# [To-do list]
1. Name every person who appears in the mailing-list message about the event timer crash.
2. In the mailing-list message about the event timer crash, why does Tom Philips post the assertion output?

___ Excerpted text ___

All of lore.kernel.org
 help / color / mirror / Atom feed
From: Philippe Gerum <rpm@xenomai.org>
To: Ronny Meeus <ronny.meeus@gmail.com>
Cc: xenomai@xenomai.org
Subject: Re: [Xenomai] [xenomai-forge] psos: crash while stressing event timers
Date: Wed, 05 Jun 2013 12:25:16 +0200	[thread overview]
Message-ID: <51AF120C.6070603@xenomai.org> (raw)
In-Reply-To: <CAMJ=MEcJN=Sbtz_kw9JUKR_ckQwzMprAdYgcinZvR7SrjmetmQ@mail.gmail.com>

On 06/05/2013 12:11 PM, Ronny Meeus wrote:
>
>
> On Wed, Jun 5, 2013 at 11:59 AM, Philippe Gerum <rpm@xenomai.org
> <mailto:rpm@xenomai.org>> wrote:
>
>     On 06/05/2013 11:51 AM, Tom Philips wrote:
>
>         Philippe,
>
>         I tried the asserts you suggested and here's the output:
>
>         +++
>         xenomai: timerobj.c:308: timerobj_start: Assertion
>         `timer_getoverrun(tmobj->__timer) >= 0' failed.

___ Recorded data ___

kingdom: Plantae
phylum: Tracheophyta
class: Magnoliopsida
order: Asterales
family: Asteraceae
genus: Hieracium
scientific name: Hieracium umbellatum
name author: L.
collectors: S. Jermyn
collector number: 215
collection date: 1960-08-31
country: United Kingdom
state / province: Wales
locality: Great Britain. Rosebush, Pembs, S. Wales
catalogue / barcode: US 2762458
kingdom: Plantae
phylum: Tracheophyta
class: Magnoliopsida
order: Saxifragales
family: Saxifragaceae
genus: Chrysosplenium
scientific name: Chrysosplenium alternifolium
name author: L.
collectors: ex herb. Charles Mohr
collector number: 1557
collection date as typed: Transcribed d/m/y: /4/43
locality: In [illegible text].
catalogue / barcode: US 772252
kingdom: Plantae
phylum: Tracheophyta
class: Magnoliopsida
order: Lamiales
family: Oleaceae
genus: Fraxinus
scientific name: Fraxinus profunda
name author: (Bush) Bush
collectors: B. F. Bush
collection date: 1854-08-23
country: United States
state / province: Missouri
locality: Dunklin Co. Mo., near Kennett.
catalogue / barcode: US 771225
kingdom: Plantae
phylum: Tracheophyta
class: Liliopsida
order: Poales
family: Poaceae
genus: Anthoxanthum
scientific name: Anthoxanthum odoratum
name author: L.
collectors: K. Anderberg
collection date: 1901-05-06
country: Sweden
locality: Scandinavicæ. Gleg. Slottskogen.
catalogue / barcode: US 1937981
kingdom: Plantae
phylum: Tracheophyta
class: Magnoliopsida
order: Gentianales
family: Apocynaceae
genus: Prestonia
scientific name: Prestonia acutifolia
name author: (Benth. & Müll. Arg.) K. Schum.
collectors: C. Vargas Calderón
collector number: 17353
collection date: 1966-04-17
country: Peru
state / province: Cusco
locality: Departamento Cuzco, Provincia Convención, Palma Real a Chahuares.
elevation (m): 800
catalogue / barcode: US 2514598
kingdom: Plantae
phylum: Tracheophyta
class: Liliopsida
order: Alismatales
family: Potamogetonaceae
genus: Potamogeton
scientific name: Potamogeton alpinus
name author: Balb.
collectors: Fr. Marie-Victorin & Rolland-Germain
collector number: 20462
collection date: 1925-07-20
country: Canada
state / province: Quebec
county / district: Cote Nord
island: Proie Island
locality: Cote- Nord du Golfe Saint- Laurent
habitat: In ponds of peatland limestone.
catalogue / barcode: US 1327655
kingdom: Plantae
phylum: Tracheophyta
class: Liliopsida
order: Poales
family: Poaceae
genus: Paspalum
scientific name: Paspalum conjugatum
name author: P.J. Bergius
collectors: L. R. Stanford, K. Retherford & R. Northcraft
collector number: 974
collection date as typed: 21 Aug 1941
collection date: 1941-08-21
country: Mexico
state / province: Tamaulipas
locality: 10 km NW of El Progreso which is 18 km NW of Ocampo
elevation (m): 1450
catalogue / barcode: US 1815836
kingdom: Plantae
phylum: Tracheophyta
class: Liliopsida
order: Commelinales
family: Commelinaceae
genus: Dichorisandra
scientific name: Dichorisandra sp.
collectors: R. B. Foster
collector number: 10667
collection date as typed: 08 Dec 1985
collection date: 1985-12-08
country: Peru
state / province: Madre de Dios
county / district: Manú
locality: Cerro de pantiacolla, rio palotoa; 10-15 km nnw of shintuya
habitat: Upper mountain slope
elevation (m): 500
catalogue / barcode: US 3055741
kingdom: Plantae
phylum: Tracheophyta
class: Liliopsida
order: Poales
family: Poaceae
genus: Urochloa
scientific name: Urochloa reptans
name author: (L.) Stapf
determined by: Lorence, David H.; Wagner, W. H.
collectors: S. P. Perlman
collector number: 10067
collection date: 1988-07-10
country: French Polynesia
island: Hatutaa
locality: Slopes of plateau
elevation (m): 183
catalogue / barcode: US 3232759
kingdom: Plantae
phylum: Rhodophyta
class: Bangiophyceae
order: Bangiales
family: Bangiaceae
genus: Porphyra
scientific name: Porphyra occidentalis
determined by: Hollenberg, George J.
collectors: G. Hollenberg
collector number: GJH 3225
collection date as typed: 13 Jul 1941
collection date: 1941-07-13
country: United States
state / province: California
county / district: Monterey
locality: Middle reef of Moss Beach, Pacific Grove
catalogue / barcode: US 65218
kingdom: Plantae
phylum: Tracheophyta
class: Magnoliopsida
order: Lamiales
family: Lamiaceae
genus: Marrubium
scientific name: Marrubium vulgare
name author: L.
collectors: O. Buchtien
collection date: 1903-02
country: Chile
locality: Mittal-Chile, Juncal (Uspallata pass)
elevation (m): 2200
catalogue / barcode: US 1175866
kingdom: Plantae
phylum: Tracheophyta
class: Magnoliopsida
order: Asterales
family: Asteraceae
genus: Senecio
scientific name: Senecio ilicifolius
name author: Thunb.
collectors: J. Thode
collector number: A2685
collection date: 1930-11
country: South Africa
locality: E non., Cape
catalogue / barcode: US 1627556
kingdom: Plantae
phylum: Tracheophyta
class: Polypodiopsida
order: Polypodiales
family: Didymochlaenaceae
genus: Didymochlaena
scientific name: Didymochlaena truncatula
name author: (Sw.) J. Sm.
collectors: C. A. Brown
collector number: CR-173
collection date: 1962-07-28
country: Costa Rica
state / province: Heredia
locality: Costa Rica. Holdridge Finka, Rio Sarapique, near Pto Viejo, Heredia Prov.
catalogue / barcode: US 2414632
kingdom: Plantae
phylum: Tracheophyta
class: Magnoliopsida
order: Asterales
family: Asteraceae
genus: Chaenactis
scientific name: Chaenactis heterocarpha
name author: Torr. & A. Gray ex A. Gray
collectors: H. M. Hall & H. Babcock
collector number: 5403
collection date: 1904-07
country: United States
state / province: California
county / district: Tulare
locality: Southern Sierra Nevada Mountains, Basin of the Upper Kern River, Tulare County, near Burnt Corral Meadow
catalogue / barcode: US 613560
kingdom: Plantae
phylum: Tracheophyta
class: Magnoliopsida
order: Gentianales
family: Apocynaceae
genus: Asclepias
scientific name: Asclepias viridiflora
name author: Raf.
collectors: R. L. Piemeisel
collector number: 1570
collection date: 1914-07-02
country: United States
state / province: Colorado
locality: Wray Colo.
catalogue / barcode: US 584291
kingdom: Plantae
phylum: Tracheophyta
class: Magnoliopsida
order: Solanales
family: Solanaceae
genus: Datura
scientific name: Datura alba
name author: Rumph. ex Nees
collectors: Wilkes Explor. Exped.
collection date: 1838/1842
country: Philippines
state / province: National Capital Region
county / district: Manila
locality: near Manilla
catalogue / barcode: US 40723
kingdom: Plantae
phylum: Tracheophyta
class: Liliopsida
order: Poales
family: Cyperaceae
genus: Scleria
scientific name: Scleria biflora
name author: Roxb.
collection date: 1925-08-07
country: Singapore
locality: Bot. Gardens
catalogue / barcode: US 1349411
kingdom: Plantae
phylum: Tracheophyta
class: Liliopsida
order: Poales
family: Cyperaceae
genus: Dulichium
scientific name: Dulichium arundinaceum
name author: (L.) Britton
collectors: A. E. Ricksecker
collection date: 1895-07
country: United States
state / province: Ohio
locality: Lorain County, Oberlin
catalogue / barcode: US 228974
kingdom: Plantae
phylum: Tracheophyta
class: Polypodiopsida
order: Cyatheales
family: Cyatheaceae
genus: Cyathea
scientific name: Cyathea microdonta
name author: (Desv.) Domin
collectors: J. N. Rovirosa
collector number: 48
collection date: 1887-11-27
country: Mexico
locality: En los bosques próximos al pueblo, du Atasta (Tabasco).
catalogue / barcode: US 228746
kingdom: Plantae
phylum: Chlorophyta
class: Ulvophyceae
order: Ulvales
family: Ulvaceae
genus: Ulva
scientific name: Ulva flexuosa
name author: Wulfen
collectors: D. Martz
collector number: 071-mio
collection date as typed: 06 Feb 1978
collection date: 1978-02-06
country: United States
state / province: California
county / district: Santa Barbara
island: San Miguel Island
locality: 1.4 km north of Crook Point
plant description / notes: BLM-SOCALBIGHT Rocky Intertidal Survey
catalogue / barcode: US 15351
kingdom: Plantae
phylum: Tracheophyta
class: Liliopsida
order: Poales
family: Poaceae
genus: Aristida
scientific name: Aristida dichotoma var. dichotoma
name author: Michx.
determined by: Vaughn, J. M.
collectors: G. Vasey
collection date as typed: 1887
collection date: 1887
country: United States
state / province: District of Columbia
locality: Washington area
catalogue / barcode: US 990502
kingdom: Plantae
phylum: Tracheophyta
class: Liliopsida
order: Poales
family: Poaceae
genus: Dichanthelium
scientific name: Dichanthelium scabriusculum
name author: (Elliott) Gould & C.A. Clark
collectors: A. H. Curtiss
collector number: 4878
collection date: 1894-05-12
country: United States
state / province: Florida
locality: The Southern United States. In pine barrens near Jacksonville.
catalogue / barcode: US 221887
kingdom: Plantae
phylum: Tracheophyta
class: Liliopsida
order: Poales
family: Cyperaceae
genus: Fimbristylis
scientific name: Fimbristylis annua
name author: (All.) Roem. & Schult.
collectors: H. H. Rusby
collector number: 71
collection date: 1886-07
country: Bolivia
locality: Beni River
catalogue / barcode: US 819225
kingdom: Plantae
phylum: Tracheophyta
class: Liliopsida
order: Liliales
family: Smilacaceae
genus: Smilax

___

# [Responses to the exercise]
1. Philippe Gerum, Ronny Meeus, Tom Philips

2. Tom Philips had tried the asserts Philippe suggested and is sharing what they produced. The output shows a failed assertion in timerobj_start at timerobj.c line 308, where `timer_getoverrun(tmobj->__timer) >= 0` did not hold.